When most creatures speed up from a gentle walk, they eventually slip into a trot, and finally a run or gallop at top speed. But quadrupedal primates never seemed to break into a trot on course for a high-speed gallop. According to Daniel Schmitt and his colleagues from Duke University and the University of Alberta, the animals seemed to switch gear from a walk to a gallop with little or no transition between the two extremes.
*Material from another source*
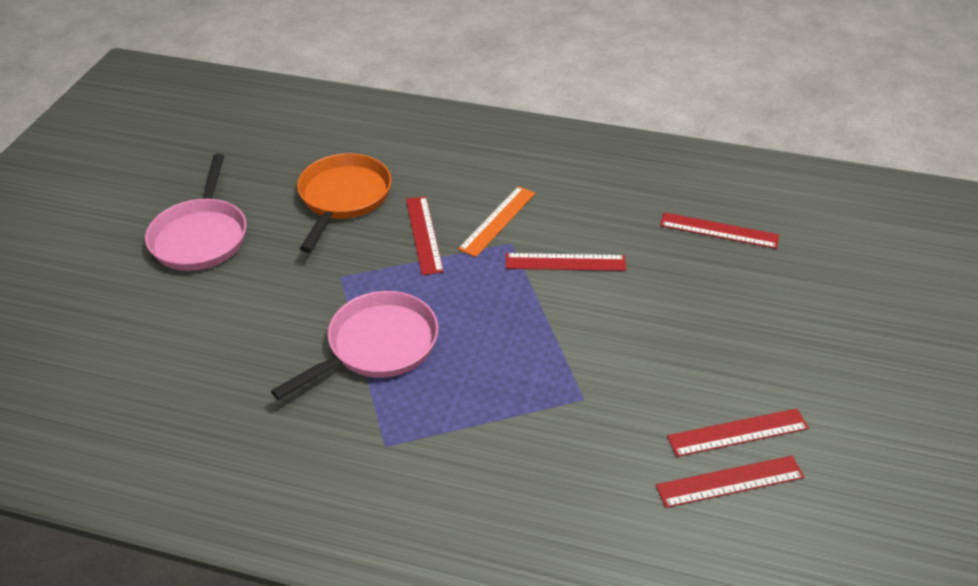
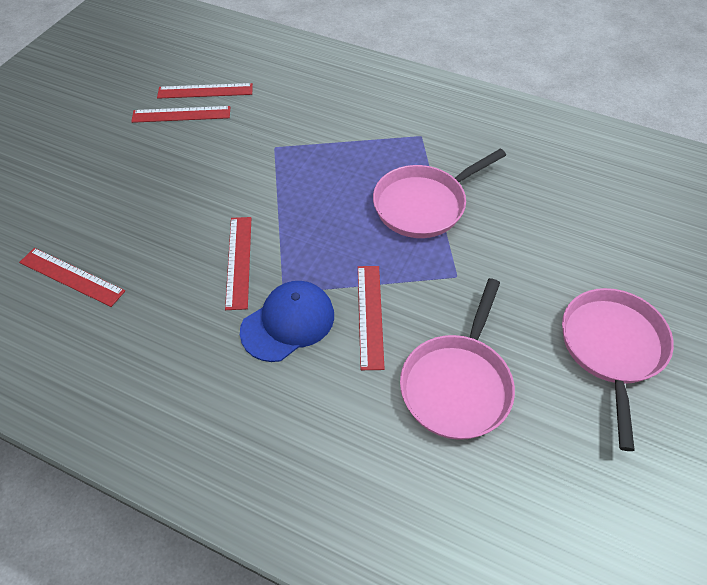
camera: 170 degrees left, 10 degrees up
(343, 198) = (457, 384): orange pan -> pink pan
(498, 221) = (288, 322): orange ruler -> blue cap
(565, 262) = (239, 261): red ruler -> red ruler turned 75 degrees clockwise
Curious to know which gaits primates adopt at intermediate speeds, Schmitt and his co-workers put primates, ranging in size from 70 g to 25 kg, through their paces to see which gait the animals selected (p. 2042).
Filming the primates, the team gathered clear evidence that the animals rarely broke into a trot, and almost always preferred to `amble' at intermediate speeds. And when the team mathematically modelled the primate's gait, they realised that the ambling gait significantly reduced the amount that the animal's body bounced up and down. Analysing the mathematical model,Schmitt and his colleagues found that the gait that generated the minimum body-bounce in the mathematical model corresponded well with the ambling gait that the animals preferred at intermediate speeds.
Schmitt suggests that primates amble in preference to trotting to retain stability while rushing through trees. `Ambling may also be part of a set of basal adaptations associated with the origin of primates 65 million years ago'says Schmitt.